Copy each line of text in the rows below verbatim, and leave the pictures out of your copy.

|---|

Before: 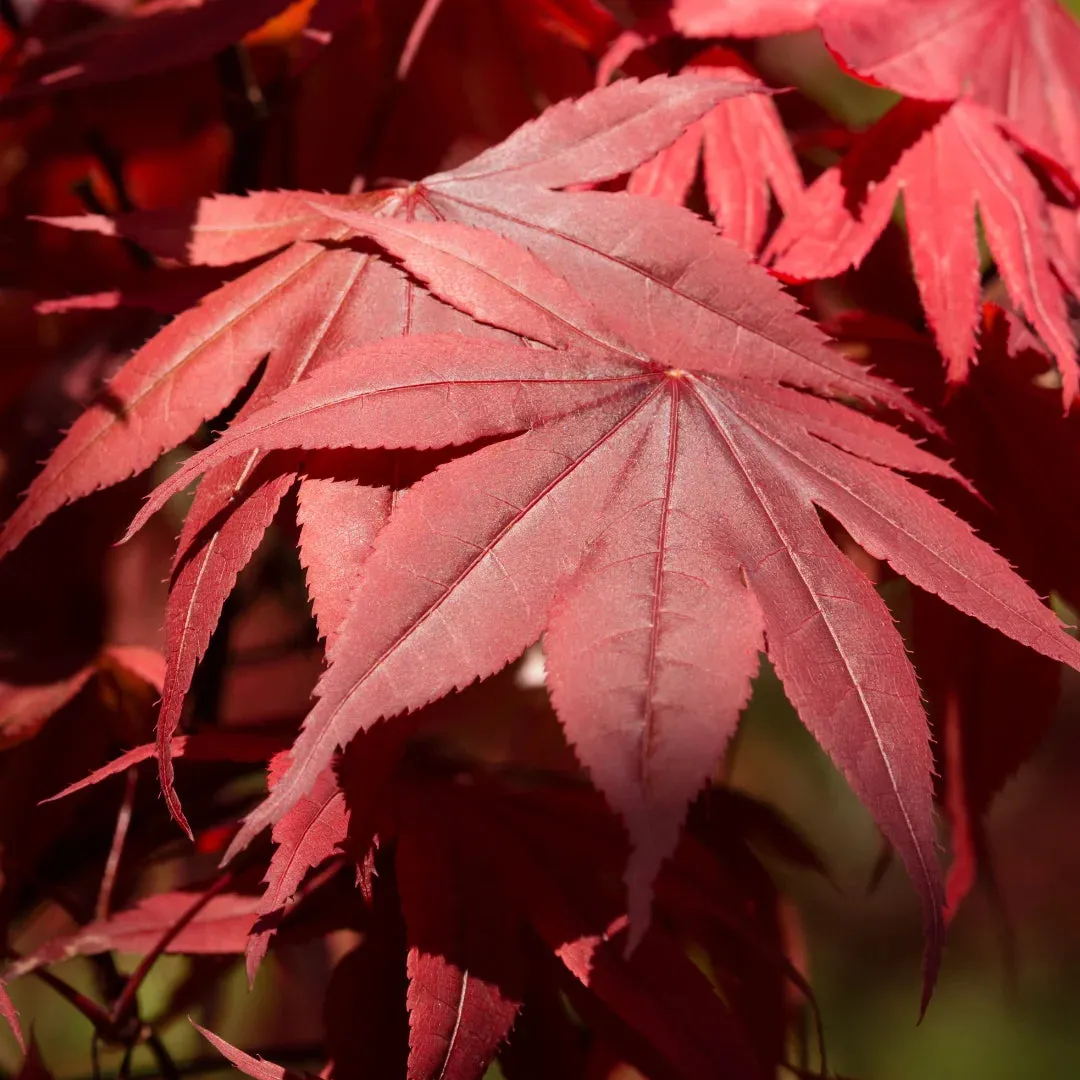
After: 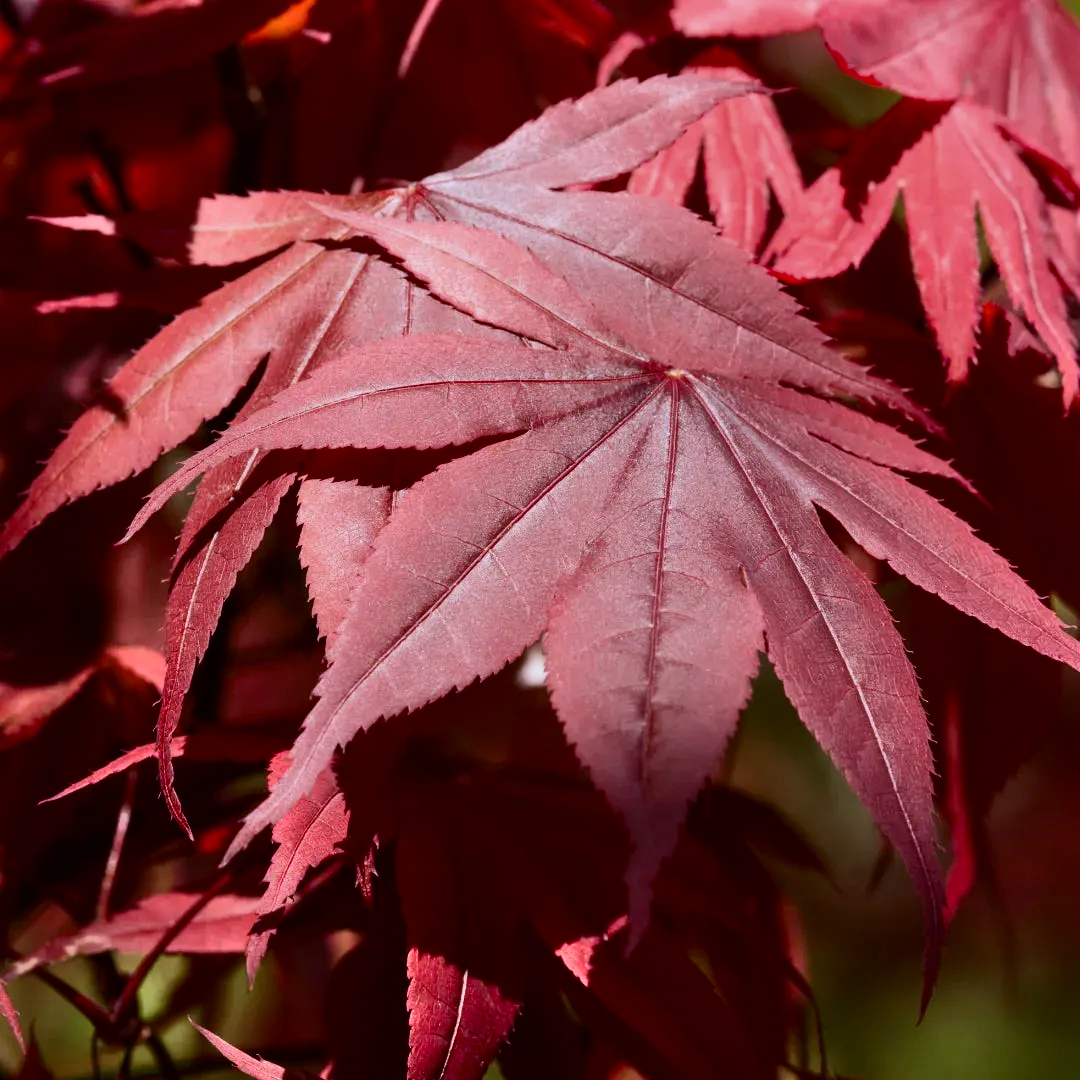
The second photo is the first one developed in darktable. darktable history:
exposure: exposure -0.157 EV, compensate highlight preservation false
contrast brightness saturation: contrast 0.22
shadows and highlights: shadows 43.71, white point adjustment -1.46, soften with gaussian
rotate and perspective: automatic cropping off
white balance: red 0.926, green 1.003, blue 1.133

|---|

◆ Output:
Before: 
After: 
The second photo is the first one developed in darktable. darktable history:
exposure: exposure -0.157 EV, compensate highlight preservation false
contrast brightness saturation: contrast 0.22
shadows and highlights: shadows 43.71, white point adjustment -1.46, soften with gaussian
rotate and perspective: automatic cropping off
white balance: red 0.926, green 1.003, blue 1.133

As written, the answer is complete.